(Text provided)

Terminal Warehouse & Refrigeration Co. v. Cross Transp. Co. Inc.

Decision Date03 August 1943
Docket NumberNo. 84.,84.
CourtD.C. Court of Appeals
PartiesTERMINAL WAREHOUSE & REFRIGERATION CO. v. CROSS TRANSP. CO., Inc.

OPINION TEXT STARTS HERE

Appeal from the Municipal Court for the District of Columbia, Civil Division.

Action by Cross Transportation Company, Inc., against Terminal Warehouse & Refrigeration Company for conversion of goods transported by plaintiff and delivered to defendant, the consignee, at its warehouse. From a judgment for plaintiff, the defendant appeals.

Affirmed.

RICHARDSON, Chief Judge.

This action is by a carrier, appellee here, for conversion of goods transported by it by truck to Washington and delivered to appellant, the consignee, at its warehouse. Appellant, it is claimed, without authority from either shipper or carrier, issued its warehouse receipt to a third party and made delivery to him. That shipment was entrusted to the carrier C.O.D. Collection was not made at the time of delivery and the amount involved has been paid by appellee. The person who obtained the property from appellant has absconded and the loss must be borne either by appellant or appellee. Trial was by the court which gave judgment against appellant for the sum of $977.43.

The goods involved were the property of DeLuxe Aire Furnace Company, sold by its Washington agent to one Richmond, trading as Aldrich Company, to be shipped C.O.D. to Terminal Company. The shipping order was given to the Novick Transportation Company, which employed appellee, the Cross Company.

The goods were in two lots. The shipping orders, one dated September 21, 1942, named Novick Company as carrier, DeLuxe Company as ‘origin’ and Terminal Company as consignee. The other, dated September 22, 1942, differed only in that Cross Company was named as carrier. Each shipping order described the lots and specified the amount to be collected on delivery. The aggregate amount was $977.43.

(End Text provided)
(Excerpted data)

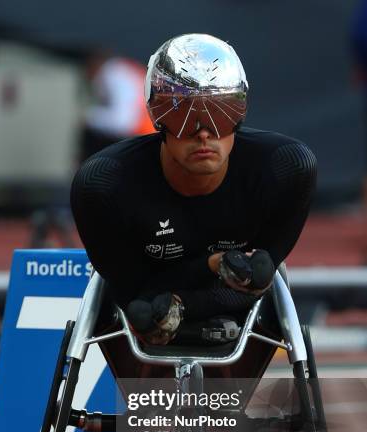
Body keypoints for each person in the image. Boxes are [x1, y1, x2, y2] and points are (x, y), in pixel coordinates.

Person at [71, 33, 316, 346]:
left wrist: (197, 290)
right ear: (157, 118)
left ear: (240, 114)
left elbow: (259, 276)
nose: (203, 133)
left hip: (236, 313)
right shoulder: (103, 185)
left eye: (219, 113)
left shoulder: (288, 168)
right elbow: (132, 292)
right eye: (182, 114)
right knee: (145, 311)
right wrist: (212, 265)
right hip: (143, 314)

(End Excerpted data)

| Required work |
A - Quote the court opinion word for word, from "The goods were" down to "amount was $977.43.".
B - What dates appear in the court opinion? Give each one.
C - Check these statements against the court opinion: (i) the trial was held before a jury; (ii) the shipping order dated September 22, 1942, named Cross Company as carrier; (iii) the person who obtained the property from the warehouse has absconded. For each, answer yes or no and quote the words of the court opinion that decide it.

| Solutions per task |
A -
The goods were in two lots. The shipping orders, one dated September 21, 1942, named Novick Company as carrier, DeLuxe Company as ‘origin’ and Terminal Company as consignee. The other, dated September 22, 1942, differed only in that Cross Company was named as carrier. Each shipping order described the lots and specified the amount to be collected on delivery. The aggregate amount was $977.43.

B - 03 August 1943; September 21, 1942; September 22, 1942

C -
(i) No: "Trial was by the court which gave judgment against appellant for the sum of $977.43."
(ii) Yes: "The other, dated September 22, 1942, differed only in that Cross Company was named as carrier."
(iii) Yes: "The person who obtained the property from appellant has absconded"